It might never have happened. Planned Parenthood just made it to its 100th anniversary despite what may have been its hardest year ever. Hillary Clinton just clinched the Democratic nomination after a long and sometimes bruising obstacle course years in the making.
On Friday, the two met for Clinton’s first general election address, and the timing seemed only fitting.
“As president, I will always have your back,” Clinton told the assembled activists. She unapologetically proclaimed support for abortion rights: “Defending women’s health means defending access to abortion – not just in theory, but in reality.” She called for the expansion of Planned Parenthood’s funding for nonabortion women’s health services and for federal funding of abortion, and she name-checked transgender health issues and reproductive justice activists. In a room that was rapt and grateful, she fluently spoke their language.

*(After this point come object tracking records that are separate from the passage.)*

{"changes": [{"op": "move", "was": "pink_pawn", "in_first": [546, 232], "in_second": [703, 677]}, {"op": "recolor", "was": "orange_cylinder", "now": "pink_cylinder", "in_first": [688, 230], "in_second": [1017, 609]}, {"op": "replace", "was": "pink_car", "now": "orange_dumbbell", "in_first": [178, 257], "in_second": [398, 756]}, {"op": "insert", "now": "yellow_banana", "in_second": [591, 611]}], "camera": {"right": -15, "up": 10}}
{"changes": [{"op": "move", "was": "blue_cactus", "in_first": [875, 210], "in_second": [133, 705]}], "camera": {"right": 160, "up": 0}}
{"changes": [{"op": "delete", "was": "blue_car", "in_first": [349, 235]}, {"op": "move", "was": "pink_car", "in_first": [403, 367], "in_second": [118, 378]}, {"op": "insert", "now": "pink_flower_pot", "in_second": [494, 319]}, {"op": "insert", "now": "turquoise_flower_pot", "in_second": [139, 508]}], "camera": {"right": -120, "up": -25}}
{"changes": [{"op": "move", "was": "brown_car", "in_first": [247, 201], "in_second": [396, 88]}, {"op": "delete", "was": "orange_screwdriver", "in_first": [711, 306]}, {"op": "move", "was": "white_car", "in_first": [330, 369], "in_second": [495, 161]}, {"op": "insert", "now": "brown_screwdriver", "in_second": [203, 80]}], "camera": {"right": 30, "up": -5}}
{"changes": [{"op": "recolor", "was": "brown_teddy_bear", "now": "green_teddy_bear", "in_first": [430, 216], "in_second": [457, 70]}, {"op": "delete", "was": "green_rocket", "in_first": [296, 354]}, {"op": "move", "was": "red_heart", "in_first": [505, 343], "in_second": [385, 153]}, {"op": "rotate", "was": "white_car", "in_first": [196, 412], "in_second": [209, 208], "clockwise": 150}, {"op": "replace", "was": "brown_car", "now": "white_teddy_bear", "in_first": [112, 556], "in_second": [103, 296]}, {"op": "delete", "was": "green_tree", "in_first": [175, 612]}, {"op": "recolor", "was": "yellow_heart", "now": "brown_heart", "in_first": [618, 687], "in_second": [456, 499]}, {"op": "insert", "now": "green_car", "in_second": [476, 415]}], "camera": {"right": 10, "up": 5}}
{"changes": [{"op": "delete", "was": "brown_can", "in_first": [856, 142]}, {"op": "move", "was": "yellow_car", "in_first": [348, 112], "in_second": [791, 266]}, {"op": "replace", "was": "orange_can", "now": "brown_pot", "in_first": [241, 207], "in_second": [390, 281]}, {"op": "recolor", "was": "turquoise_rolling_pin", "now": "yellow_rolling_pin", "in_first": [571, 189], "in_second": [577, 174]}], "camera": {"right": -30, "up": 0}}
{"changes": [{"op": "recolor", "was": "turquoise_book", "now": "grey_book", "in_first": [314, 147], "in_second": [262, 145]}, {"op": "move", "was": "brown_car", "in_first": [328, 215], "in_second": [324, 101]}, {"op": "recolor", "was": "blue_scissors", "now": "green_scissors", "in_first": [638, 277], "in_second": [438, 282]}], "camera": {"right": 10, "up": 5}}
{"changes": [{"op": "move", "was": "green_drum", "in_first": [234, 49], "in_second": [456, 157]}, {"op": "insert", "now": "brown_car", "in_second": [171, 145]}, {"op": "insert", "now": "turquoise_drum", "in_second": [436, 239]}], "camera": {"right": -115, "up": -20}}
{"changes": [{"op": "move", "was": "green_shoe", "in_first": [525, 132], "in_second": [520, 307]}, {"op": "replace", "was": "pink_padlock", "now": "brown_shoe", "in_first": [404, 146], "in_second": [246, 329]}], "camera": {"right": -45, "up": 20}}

RELATED: Clinton: Trump will reverse progress for women
Both Clinton and Planned Parenthood had come a long way to reach that moment, and not just because Clinton had run before for the Democratic nomination and lost; or because she weathered a strong challenge from Bernie Sanders; or because of any number of scandals, real or perceived, hers or those of the people around her.
Though Clinton has always voted in favor of access to abortion and contraception, a decade ago, she infuriated women’s health advocates by using gauzy “common ground” language on abortion that they saw as unilaterally disarming in the face of attacks. Back then in 2005, she called abortion “a sad, even tragic choice to many, many women,” which activists saw as stigmatizing patients and adopting the framing of the right, which often justifies restrictions on abortion by saying they protect women.
That’s not what she said Friday. “We know that restricting access doesn’t make women less likely to end a pregnancy,” Clinton said. “It just makes abortion less safe. And that then threatens women’s lives.” She lauded comprehensive sex education and affordable, effective contraception in lowering the unintended pregnancy rate.